A Multi-Branched Hybrid Perceptron Network for DDoS Attack Detection Using Dynamic Feature Adaptation and Multi-Instance Learning

Abstract

The increasing sophistication and frequency of Distributed Denial of Service (DDoS) attacks necessitate advanced detection systems. These attacks leave networks vulnerable to disruptions, resource overload, security breaches, and financial losses. Conventional detection systems suffer from high false positive rates, lower flexibility, and an inability to adapt dynamically to trending attack patterns. To address these limitations, our proposed work introduces a novel approach to tackling these challenges by merging a multi-branched hybrid perceptron network with dynamic feature adaptation and multi-instance learning. Our methodology features three key innovations: 1) Multi-Branched Hybrid Perceptron architecture, 2) Dynamic Feature Adaption, and 3) Dynamic Attention-Weighted Feature Fusion to improve feature representation and merging process. The proposed study was validated on three testing datasets: 1) UNSW-NB15, 2) CICIDS 2017, and 3) CIC-IDS 2018, and the results were compared with various state-of-the-approaches.
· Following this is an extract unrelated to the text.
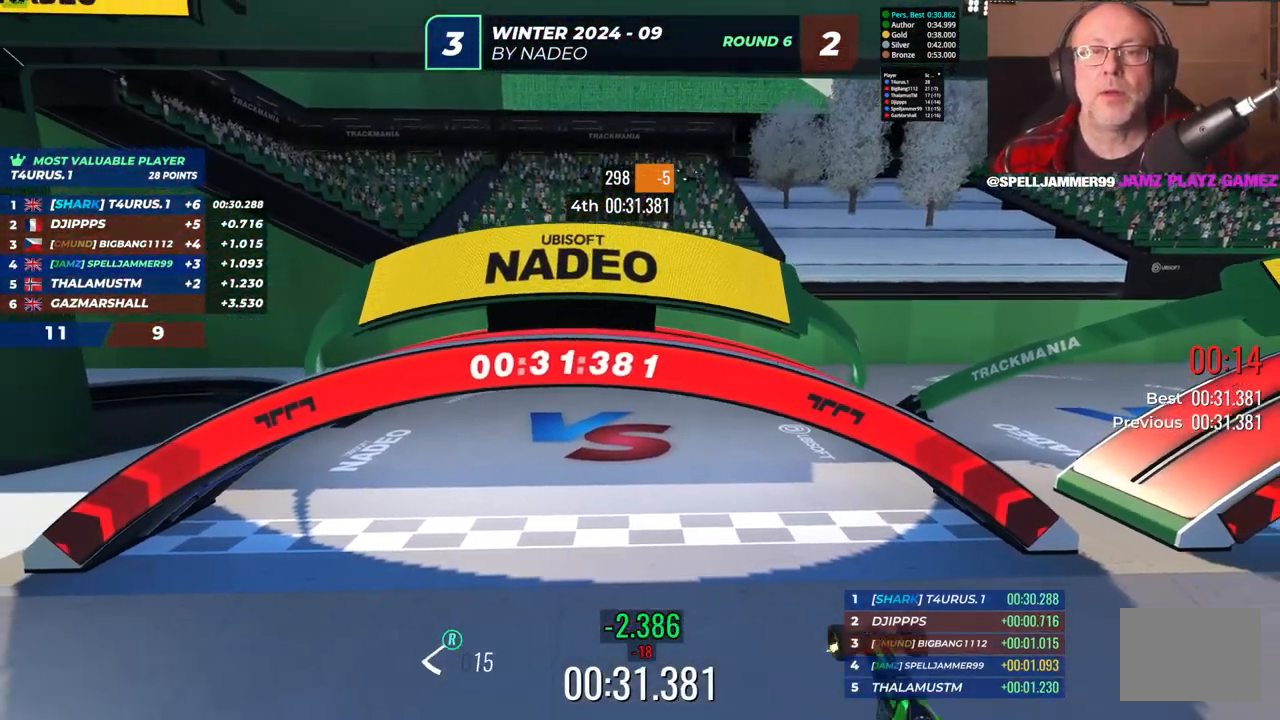
{"keys": [], "events": []}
The experimental results show that our model significantly outperforms existing methods. On UNSW-NB15, the model achieves an accuracy of 96.02% with a precision of 0.965, a recall of 0.963, and an F1-score of 0.9645. For CIC-IDS 2017, it reaches a near-perfect accuracy of 99.99% with all metrics at 1.00. On CIC-IDS 2018, the model performs with an accuracy of 99.96% and perfect precision, recall, and F1-scores of 1.00. Time complexity analysis shows that while the proposed intrusion detection framework takes 21.6 seconds on CICIDS 2017, 30.0 seconds on CSE-CIC-IDS2018, and 15.5 seconds on UNSW-NB15, it remains competitive with high performance. Despite its higher time complexity on UNSW-NB15, MHHPN provides superior detection capabilities, making it practical for real-time use in complicated and extensive networks.